▶ Work item: From the line below that contains "left back paw: (154, 224)" to the line that contains "right back paw: (187, 263)", repeat every line exactly, both ends included, and nothing else.

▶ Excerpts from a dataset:
+-------+
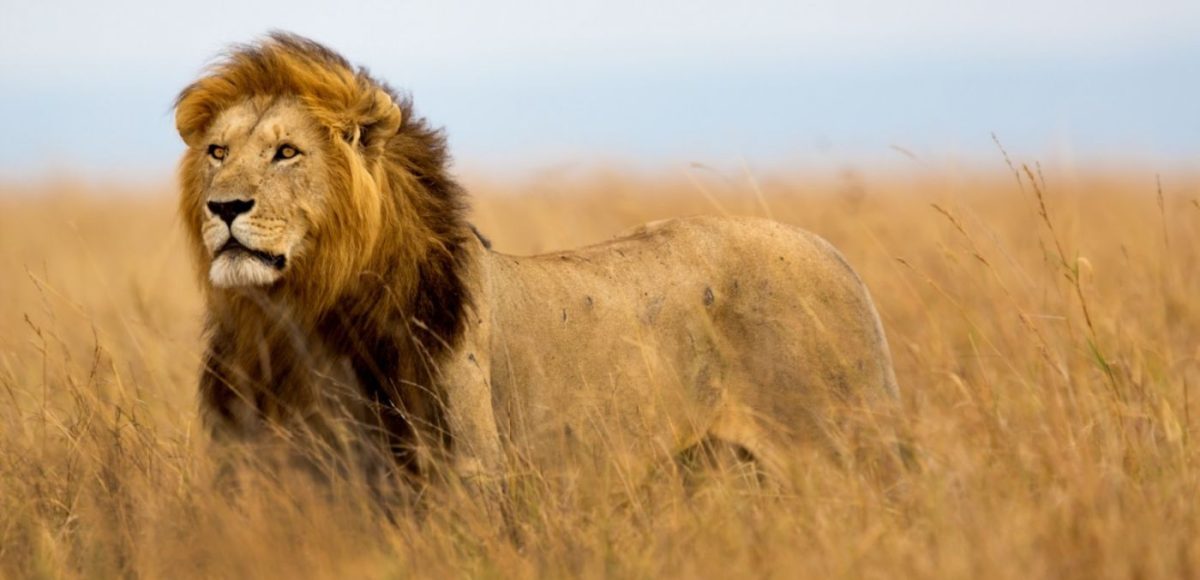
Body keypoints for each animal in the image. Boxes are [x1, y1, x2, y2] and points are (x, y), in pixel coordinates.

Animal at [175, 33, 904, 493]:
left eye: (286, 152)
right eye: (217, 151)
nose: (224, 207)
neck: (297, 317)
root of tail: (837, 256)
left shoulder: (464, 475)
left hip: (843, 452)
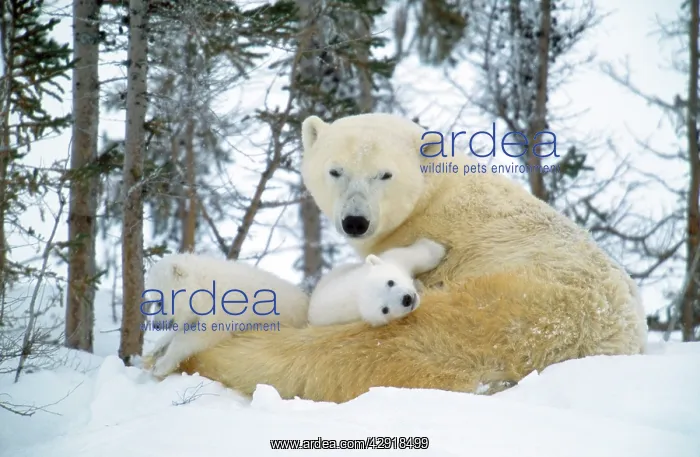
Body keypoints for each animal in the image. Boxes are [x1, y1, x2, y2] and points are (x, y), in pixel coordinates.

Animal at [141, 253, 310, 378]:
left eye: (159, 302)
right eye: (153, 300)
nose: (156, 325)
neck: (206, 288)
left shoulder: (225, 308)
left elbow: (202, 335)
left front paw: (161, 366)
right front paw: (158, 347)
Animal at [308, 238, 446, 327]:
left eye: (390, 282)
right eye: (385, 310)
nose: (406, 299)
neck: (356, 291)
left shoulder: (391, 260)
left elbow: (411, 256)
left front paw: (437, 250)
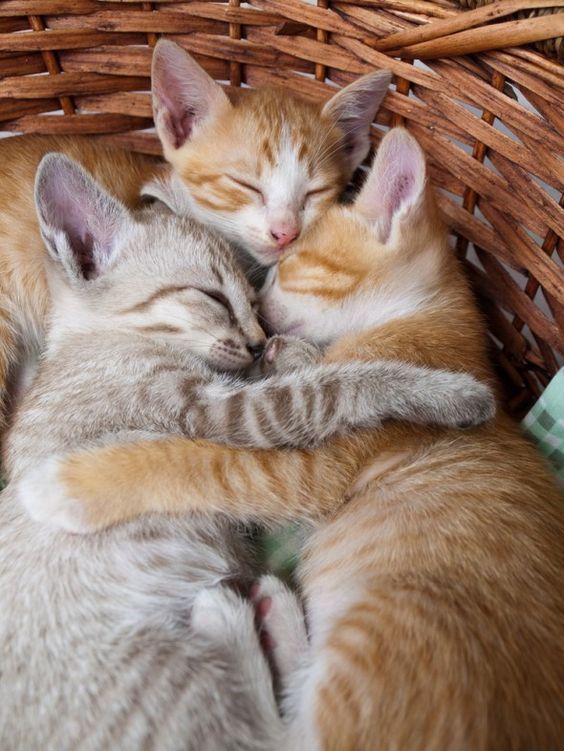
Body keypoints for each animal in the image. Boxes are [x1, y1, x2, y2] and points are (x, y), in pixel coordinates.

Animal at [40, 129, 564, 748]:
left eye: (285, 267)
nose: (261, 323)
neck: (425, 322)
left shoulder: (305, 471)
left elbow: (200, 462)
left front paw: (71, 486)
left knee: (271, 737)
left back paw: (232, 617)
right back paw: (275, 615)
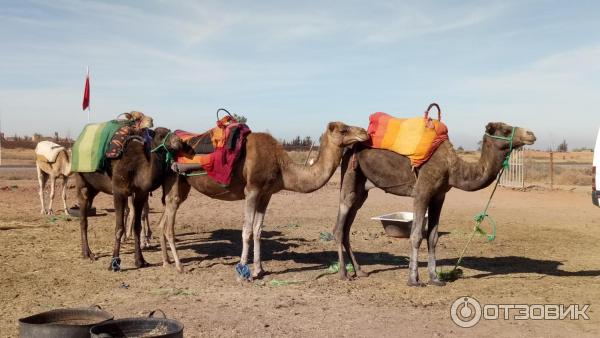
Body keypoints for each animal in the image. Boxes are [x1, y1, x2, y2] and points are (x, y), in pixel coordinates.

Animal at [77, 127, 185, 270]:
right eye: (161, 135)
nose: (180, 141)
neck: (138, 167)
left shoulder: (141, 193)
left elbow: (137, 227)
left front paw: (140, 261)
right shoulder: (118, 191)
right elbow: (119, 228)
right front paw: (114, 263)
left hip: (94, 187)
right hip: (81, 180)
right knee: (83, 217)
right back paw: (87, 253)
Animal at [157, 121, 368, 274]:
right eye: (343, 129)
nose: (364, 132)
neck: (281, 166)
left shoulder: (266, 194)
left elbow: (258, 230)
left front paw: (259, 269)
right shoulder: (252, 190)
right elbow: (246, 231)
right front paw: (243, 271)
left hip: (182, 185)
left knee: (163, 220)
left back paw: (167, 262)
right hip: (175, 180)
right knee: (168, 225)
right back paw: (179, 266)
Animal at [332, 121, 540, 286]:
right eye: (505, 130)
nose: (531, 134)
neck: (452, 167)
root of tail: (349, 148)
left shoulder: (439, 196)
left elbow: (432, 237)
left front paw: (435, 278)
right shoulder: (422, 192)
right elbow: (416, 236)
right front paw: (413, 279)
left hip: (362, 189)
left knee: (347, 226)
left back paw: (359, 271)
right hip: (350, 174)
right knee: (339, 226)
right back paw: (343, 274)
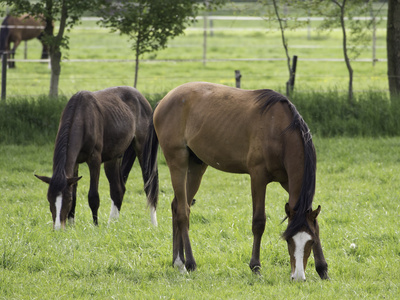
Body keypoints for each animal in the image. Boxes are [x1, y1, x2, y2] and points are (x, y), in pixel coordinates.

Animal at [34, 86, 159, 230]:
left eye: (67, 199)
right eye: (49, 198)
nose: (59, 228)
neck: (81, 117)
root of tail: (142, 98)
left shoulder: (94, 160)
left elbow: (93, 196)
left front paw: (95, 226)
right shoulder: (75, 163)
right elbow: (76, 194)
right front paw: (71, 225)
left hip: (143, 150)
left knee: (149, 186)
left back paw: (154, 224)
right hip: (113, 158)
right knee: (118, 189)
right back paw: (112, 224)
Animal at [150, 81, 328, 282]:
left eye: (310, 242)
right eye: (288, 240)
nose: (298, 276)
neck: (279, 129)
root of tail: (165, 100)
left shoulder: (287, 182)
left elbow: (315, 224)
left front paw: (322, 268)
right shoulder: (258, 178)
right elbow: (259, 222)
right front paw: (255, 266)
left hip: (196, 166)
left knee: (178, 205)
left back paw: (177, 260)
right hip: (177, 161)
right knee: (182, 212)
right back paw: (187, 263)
+-------+
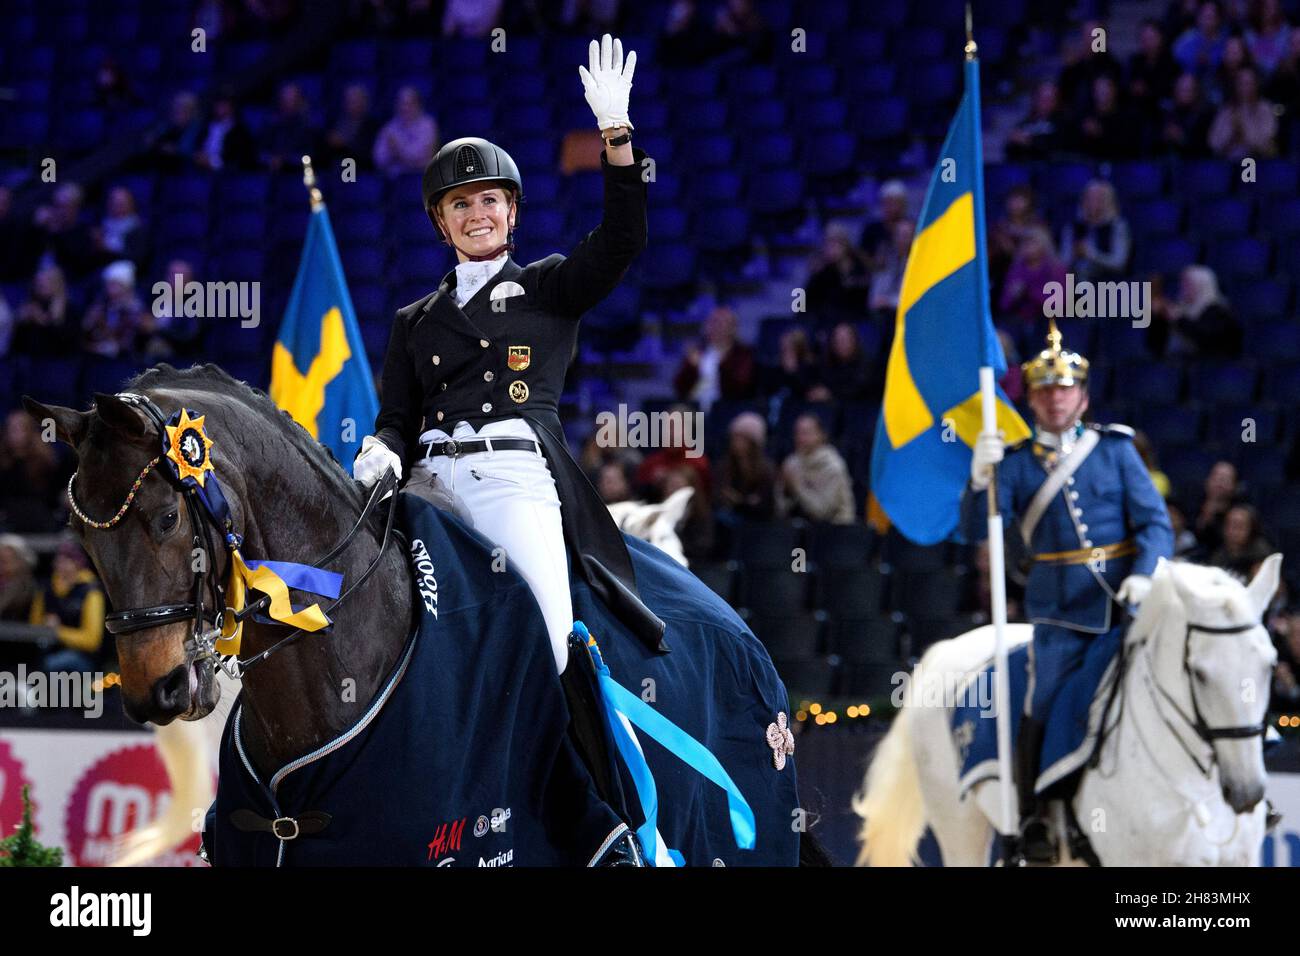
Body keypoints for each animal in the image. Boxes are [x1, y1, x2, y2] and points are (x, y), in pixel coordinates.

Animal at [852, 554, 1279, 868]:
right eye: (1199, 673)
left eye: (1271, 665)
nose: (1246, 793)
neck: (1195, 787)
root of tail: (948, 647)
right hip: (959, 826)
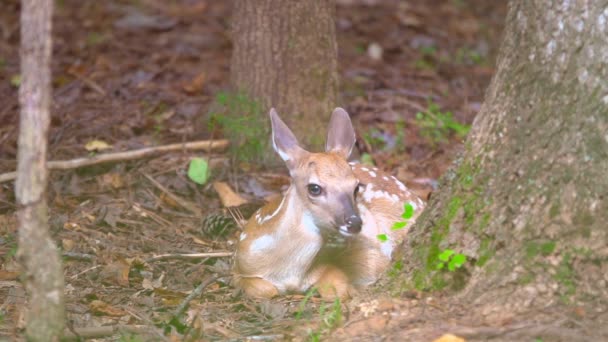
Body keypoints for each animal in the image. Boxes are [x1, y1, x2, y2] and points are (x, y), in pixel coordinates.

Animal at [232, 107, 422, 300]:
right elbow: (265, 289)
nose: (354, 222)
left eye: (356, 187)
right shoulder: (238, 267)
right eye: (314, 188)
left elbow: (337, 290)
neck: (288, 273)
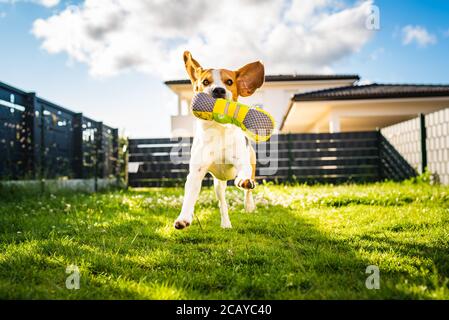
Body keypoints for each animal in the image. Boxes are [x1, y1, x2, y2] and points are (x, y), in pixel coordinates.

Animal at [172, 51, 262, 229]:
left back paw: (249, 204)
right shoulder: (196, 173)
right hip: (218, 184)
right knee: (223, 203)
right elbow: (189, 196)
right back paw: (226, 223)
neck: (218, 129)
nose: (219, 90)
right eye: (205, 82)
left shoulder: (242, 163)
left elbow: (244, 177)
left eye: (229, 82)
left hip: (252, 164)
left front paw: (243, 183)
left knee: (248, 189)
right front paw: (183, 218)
+-------+
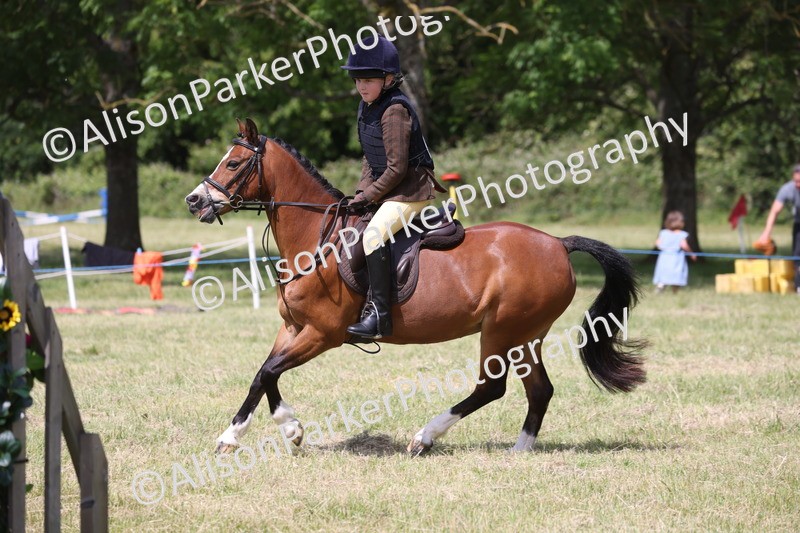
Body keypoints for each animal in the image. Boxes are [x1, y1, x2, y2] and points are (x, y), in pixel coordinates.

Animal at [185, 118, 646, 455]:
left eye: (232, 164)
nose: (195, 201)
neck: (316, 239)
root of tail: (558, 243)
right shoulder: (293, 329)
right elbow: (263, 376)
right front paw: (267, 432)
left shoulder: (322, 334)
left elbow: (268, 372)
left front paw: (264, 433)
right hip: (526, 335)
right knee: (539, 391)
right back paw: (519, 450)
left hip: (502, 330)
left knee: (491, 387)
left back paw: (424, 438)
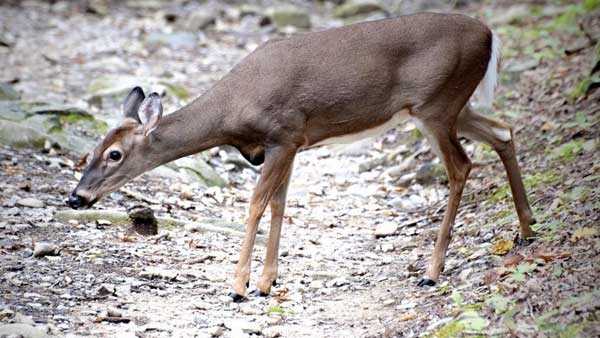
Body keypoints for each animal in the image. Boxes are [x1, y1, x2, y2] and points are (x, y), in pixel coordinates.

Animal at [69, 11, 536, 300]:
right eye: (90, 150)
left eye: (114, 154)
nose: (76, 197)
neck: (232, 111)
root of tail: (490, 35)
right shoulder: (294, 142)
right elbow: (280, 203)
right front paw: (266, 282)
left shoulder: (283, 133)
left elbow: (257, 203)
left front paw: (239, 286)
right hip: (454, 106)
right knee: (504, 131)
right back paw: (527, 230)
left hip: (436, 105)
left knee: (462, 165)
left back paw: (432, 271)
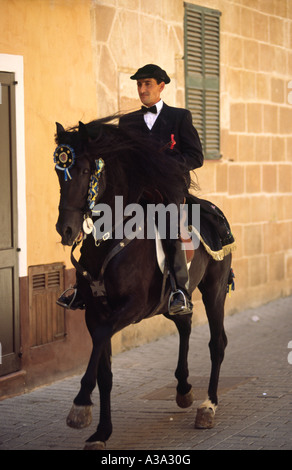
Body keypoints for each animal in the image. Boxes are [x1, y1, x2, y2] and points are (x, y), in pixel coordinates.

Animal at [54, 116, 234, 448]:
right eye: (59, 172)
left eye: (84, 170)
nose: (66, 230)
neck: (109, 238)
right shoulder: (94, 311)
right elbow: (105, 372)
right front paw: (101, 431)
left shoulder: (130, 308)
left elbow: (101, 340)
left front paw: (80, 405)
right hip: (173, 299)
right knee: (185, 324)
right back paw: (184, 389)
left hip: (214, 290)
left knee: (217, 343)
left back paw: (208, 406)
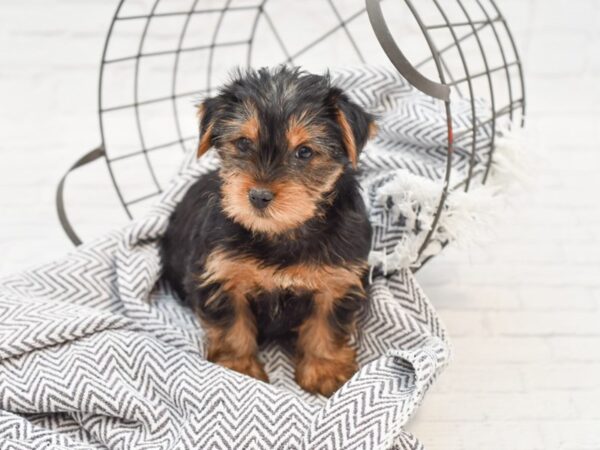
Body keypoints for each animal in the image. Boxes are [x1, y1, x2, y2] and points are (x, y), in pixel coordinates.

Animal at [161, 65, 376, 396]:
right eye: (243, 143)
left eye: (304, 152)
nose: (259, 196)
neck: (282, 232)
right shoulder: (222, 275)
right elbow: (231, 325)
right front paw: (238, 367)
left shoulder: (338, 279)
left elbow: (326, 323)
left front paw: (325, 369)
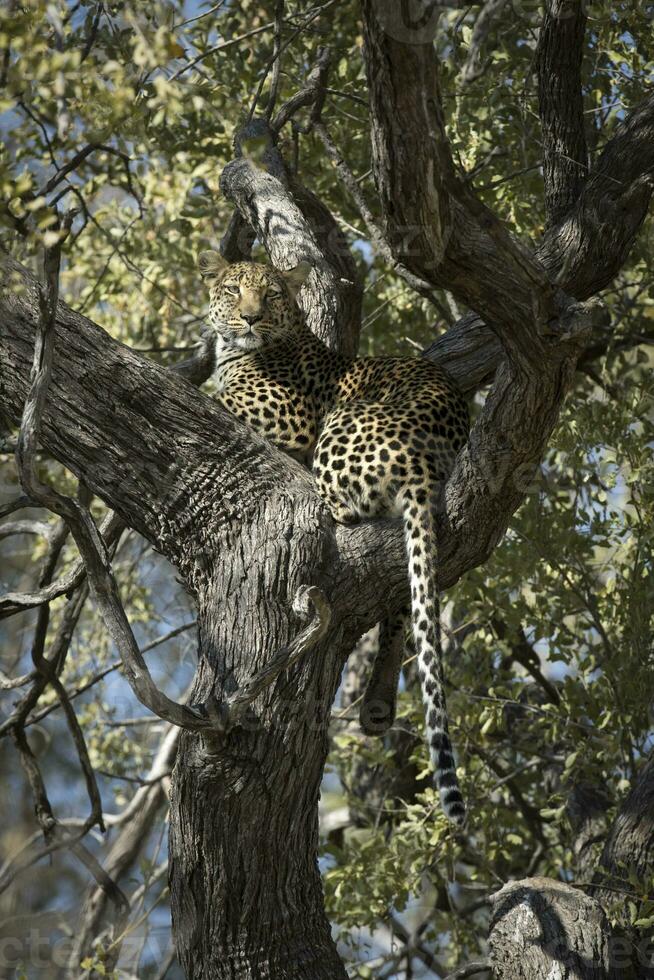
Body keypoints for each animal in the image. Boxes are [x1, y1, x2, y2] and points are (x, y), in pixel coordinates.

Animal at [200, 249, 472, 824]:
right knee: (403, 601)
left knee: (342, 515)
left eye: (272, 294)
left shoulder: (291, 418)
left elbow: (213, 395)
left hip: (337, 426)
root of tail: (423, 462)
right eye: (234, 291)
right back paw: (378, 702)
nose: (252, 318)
+-------+
▶ Task output:
left back paw: (154, 224)
right hip: (113, 158)
right knee: (118, 189)
right back paw: (112, 224)
Animal at [150, 81, 328, 282]:
left eye: (310, 242)
right eye: (288, 240)
nose: (298, 276)
neck: (279, 129)
root of tail: (165, 100)
left shoulder: (287, 182)
left elbow: (315, 224)
left front paw: (322, 268)
right shoulder: (258, 178)
right elbow: (259, 222)
right front paw: (255, 266)
left hip: (196, 166)
left knee: (178, 205)
left back paw: (177, 260)
right hip: (177, 161)
right knee: (182, 212)
right back paw: (187, 263)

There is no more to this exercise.